*Excerpt*.
>> Begin

And if the answer to that question is no, then you know what can be said about that? But you can’t really have a good reason as to why people cannot work from home. And I think, business owners or senior execs, who’ve got to really shift their mentality to doing it. And I think senior exec execs have seen some of the benefits of that.

And I think everyone, there’s always these outliers, these people that want to live in the office, they’re consumed by work that live to work. They work to live. And I’m fortunate. I enjoy my work and I don’t really see it like. Work as a big chore, but the role, lots and lots of people that do.

And we’re only here once we’ve only got a short life, we need to make the most of it. And I think we need something that fits our new lifestyles and the things that you know, one of the things for me has been, the kids has been great to be able to sit down with six o’clock and have a meal with my kids, or just to go pick them up from school and see the happiness on their face, that I can pick them up from school where ordinarily that wouldn’t be a thing.

So I think there’s a lot to be said for the balance and the hybrid. And it’s really about what, for me, what that hybrid looks like. And that’s really where I think we should dig in, especially around things like company culture company culture is a big one. There’s been this it’s really difficult right now because a lot of people I think are feeling.

>> End

*Input rows*.
>> Begin

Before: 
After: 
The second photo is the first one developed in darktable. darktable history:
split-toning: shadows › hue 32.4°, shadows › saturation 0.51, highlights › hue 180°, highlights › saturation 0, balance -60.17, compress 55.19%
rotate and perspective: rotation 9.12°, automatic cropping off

>> End

*To do*.
A. Rewrite all of the records above, replacing "darktable" with "RawTherapee" and leaving everything else unchanged.
B. Write what comes next in the talk on remote and hybrid work, picking up after its last sentence.

*Responses to the tasks*.
A.
Before: 
After: 
The second photo is the first one developed in RawTherapee. RawTherapee history:
split-toning: shadows › hue 32.4°, shadows › saturation 0.51, highlights › hue 180°, highlights › saturation 0, balance -60.17, compress 55.19%
rotate and perspective: rotation 9.12°, automatic cropping off

B.
A little bit threatened by the light, especially you mentioned it earlier, right? Middle management they’re in trouble. The new way of working has meant that they’re superseded, these kinds of bottlenecks that exist in organizations can get bypassed, maybe senior execs are interacting more with, the people on the ground at the front line.

And that information there is flowing differently. And like to companies need like coaches and facilitators to help maximize that organizational effectiveness. And is it a change? Is it like small changes like that? Where, sometimes there’s so many levels of things, it just feels like you’re wading through the treacle at all times.

And I think actually, the. Certain members of your team, who, at less senior levels are actually empowered to do more and have more impact potentially on the business. And it’s really about that kind of output. Have, are we flipping now to something where like documentation becomes like the unspoken superpower of remote teams, is his actual production of things becoming more important?

The things that people would knock out and never they’d never get any air time, they get caught up somewhere. It never quite gets to a point where it shared. But people’s skillsets are evolving. Like people are becoming better writers, but a written communicators and there’s. We need like obviously a great tool set to support these things and then great ways of sharing these things across the business.

And I think that’s a really interesting area for evolution. What are your thoughts on that? 

Danny Denhard: [00:19:19] I’m a hundred percent behind you with hybrid. I think it is a buzzword and a trend is something that’s emerged. And I think it’s something that’s going to be hugely important for companies to make the right decision where hybrid works.

When hybrid works is when there’s like the right dynamics that are set, sort of principles are set to enable success. So how am I set up to succeed within this business? And that’s the question that no company ever asks or answers a, when you join B, when you ever view C when you do an exit interview.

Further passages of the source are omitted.